Überblick

 

Storytelling ist eine Methode der Kommunikation, die durch Personifikationen und beispielhafte Beschreibung ein bestimmtes Argument vermittelt oder ein Image unterstreicht. Unternehmen nutzen Storytelling beispielsweise, um ihre Vision und Mission greifbar zu machen und ihre Tätigkeiten auf diese Weise mit Sinn aufzuladen. Auch versuchen sie, durch das Storytelling zu bestimmten Aktionen zu bewegen.

Durch eine Geschichte über strategische Ziele oder Produkte sprechen Unternehmen externe Stakeholder wie Kunden, Lieferanten, Partner oder Geldgeber an. Auch eine allgemeine Öffentlichkeit lässt sich durch Storytelling adressieren und auf das Unternehmen aufmerksam machen. In dieser Sichtweise ist es eine Methode der klassischen Public Relations. Darüber hinaus ist die Vermittlung eines definierten Unternehmensbildes im Employer Branding relevant: Im Recruitingprozess kann eine gute Story ein starkes Argument für die Entscheidung von Bewerbern sein.

Von Unternehmen lässt sich Storytelling jedoch nicht nur in der Kommunikation nach außen verwenden. Auch intern zeigt sich die Methode wirksam.
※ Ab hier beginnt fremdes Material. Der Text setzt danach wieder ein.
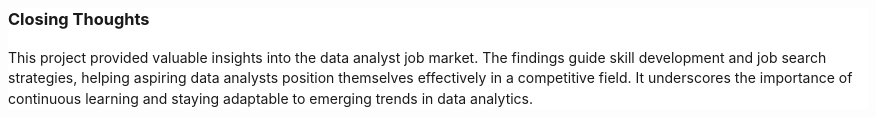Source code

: ### Closing Thoughts

This project provided valuable insights into the data analyst job market. The findings guide skill development and job search strategies, helping aspiring data analysts position themselves effectively in a competitive field. It underscores the importance of continuous learning and staying adaptable to emerging trends in data analytics.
Durch ein wiederholtes Narrativ transportieren Unternehmen ihren Daseinszweck und ihre Werte in einer greifbaren Form. Damit ermöglicht es das Storytelling, Führungskräften und Mitarbeitern eine bestimmte Identität zu vermitteln, und trägt zur Sinnstiftung bei. Eine inspirierende Geschichte darüber, warum das Unternehmen tut, was es tut, wirkt motivierend. Denn dadurch verorten die Mitarbeiter ihre Aufgaben im Kontext dieser Story.

 

Konzept

 

Eine Geschichte – ob in erzählter oder schriftlicher Form – erhöht die Aufmerksamkeit und hat gegenüber einer rein sachlichen Argumentation mehrere Vorteile: Sie lässt sich leichter merken und bleibt länger im Gedächtnis; sie führt zu einer Identifikation des Publikums mit dem Protagonisten; sie wirkt inspirierend und motivierend.

Beim Storytelling kommt es daher nicht auf eine rationale und faktenbasierte Darstellung an. Tatsächlich ist es bei dieser Methode der Kommunikation üblich, einen wahren Kern mit fiktiven Elementen zu unterstreichen und dadurch mit einem bestimmten Subtext aufzuladen.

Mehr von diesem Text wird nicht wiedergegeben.